The Financial Conduct Authority is warning about the impacts of high-cost credit on consumers in the UK.
In particular, it is concerned about expensive overdraft fees, rent-to-own schemes, home-collected credit and catalogue financing.
Shocking stats released by the watchdog last month revealed that in the year to June 2018 over 5.4 million high cost credit loans were taken out.
More worrying, despite borrowing a total of £1.3bn, consumers have repaid £2.1bn so far.
Outrageously high interest rates mean that on average, people are paying back 165% of the cost of their original loans.
The watchdog is exploring a raft of measures including new rules around overdraft fees and looking at ways to give people access to more affordable finance.
But until this happens, it’s clear that too many UK consumers are turning to expensive borrowing on regular basis.
And it’s not just people on low incomes or those who are out of work who are struggling.
Our DNA of financial wellbeing research found that 50% of workers in the UK need to regularly borrow to make ends meet.
That means that for most employers half the workforce is struggling to pay their bills and get by day to day.
Workers who turn to high cost credit to cover the everyday cost of living can find themselves in rapidly spiralling debt or paying thousands of pounds extra in interest rates.
The FCA data suggests that a significant proportion of people are not well-equipped to manage their money, choose appropriate financial products or budget effectively so that they have enough funds to last from pay cheque to pay cheque.
This issue is particularly prevalent among younger workers. Between rising rents and stagnating wages, young employees are really struggling to get by.
37 per cent of payday loan borrowers and 29 per cent of short-term instalment borrowers are aged 25 to 34. And 70 per cent of UK workers under 35 say they need to borrow every single month to pay for their bills.
This over-reliance on high cost credit proves that working adults need better access to financial education.
Debt charities can be a great source of support for people who are already overwhelmed by debts, but we need financial education to start much earlier to stop people borrowing money they can’t afford to repay in the first place.
Good financial understanding can also help stop people turning to expensive overdrafts or payday loans when there are cheaper forms of financing available. It helps people make the best possible financial decisions for their individual situations.
We believe that employers can and should do far more to help their staff manage money worries.
And there is evidence that employees are looking for this support. 55 per cent of staff said they’d welcome more help from the companies they work for.
By providing financial wellbeing programmes, businesses can give their workforce the tools and guidance they need to manage their finances better, reducing stress and improving productivity in the workplace.
Employers are well placed to provide technical guides, budgeting plans, tips for saving money, and calculators to help people get to grips with their finances.
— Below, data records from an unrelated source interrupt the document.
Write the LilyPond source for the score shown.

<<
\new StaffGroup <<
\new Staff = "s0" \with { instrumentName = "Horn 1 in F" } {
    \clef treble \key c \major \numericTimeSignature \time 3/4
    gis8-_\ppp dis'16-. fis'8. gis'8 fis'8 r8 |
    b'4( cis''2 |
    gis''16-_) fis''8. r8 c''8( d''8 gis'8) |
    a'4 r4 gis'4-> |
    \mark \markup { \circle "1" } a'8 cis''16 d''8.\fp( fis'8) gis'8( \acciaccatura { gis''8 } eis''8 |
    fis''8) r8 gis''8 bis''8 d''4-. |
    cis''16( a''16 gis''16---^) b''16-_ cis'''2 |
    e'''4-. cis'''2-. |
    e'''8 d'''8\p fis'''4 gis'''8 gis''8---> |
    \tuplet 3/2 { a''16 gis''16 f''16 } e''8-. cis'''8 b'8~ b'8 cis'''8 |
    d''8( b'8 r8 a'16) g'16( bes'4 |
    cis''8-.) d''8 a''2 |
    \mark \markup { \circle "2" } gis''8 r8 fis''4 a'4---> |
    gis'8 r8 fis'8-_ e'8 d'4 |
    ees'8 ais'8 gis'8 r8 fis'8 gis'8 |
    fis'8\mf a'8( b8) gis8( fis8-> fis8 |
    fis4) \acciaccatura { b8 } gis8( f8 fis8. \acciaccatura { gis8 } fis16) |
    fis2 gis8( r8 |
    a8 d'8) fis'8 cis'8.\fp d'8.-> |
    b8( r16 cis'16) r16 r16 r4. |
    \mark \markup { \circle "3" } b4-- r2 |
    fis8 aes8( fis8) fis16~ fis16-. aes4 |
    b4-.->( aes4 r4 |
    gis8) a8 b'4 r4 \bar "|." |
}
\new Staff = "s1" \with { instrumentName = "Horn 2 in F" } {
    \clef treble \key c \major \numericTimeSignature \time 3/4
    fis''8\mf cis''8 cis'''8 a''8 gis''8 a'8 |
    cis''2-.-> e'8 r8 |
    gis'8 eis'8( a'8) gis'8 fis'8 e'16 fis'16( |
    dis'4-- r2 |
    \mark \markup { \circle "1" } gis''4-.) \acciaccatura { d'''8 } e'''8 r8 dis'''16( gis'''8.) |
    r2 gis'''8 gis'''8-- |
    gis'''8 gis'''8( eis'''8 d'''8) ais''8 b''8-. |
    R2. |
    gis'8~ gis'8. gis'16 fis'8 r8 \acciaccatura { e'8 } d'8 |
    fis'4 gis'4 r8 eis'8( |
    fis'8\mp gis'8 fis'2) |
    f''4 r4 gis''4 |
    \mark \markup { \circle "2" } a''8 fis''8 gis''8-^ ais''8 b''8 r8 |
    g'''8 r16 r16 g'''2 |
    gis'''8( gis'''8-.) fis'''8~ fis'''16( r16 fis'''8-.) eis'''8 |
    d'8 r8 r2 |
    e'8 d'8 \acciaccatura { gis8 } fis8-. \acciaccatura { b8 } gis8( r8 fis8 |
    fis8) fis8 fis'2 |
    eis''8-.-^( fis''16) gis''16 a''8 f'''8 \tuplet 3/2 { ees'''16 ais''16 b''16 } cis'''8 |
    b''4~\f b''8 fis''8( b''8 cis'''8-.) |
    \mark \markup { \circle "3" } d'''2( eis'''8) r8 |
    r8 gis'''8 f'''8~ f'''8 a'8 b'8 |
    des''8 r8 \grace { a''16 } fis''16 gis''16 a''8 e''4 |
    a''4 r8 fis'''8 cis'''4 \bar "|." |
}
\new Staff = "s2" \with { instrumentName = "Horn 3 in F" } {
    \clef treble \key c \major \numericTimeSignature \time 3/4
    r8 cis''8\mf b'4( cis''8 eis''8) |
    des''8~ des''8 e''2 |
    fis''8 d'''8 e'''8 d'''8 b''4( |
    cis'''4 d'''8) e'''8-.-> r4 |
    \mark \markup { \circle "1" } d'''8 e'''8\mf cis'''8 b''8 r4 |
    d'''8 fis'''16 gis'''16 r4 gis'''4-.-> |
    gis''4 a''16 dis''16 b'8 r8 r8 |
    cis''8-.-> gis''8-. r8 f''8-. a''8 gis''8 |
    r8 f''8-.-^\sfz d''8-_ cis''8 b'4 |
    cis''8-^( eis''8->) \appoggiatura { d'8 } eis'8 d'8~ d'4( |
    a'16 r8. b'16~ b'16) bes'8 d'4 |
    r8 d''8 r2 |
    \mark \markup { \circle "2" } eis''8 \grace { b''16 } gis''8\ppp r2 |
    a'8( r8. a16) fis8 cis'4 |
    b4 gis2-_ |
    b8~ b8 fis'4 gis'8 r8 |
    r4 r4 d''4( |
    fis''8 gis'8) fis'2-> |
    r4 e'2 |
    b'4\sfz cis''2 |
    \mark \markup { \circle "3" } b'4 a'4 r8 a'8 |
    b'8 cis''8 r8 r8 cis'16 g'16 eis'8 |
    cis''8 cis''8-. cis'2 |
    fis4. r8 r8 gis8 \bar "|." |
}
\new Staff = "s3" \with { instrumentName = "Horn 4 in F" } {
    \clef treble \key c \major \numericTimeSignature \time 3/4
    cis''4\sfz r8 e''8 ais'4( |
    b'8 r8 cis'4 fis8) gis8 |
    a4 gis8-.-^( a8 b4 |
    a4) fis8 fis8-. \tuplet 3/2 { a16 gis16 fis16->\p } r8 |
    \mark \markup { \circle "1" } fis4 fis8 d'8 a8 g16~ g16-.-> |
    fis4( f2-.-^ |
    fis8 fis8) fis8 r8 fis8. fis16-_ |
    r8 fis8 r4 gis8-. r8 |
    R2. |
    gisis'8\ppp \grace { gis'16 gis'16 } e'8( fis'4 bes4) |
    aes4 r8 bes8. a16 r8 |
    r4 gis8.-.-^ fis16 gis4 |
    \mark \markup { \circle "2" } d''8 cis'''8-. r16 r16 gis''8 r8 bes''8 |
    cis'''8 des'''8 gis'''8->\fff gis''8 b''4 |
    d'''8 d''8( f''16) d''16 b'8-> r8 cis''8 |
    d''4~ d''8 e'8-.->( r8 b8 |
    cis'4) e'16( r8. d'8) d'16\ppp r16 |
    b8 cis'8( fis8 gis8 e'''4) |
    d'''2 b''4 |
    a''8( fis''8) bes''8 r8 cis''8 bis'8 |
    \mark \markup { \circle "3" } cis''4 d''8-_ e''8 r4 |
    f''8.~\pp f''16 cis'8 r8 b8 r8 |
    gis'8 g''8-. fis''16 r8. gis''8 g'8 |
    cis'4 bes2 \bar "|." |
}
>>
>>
All of this can be delivered through work emails, via intranets or even with posters around the office. And companies can position themselves as a trusted source of financial guidance. This makes sense, too. Auto-enrolment means that the majority of UK workers are already getting pensions help from their employers, so it’s a small step to start offering financial wellbeing programmes that also help with debts, short-term savings and budgeting.
Companies may also want to think about offering savings vehicles, loan products and even access to independent financial advice.
Absenteeism and lack of productivity because of financial worries costs UK businesses £120.7bn each year. But it’s those companies who are best placed to tackle financial illiteracy among staff and help people develop better money habits too.
Helping employees to be better at managing money is not only the “right” thing to do, it makes great business sense too.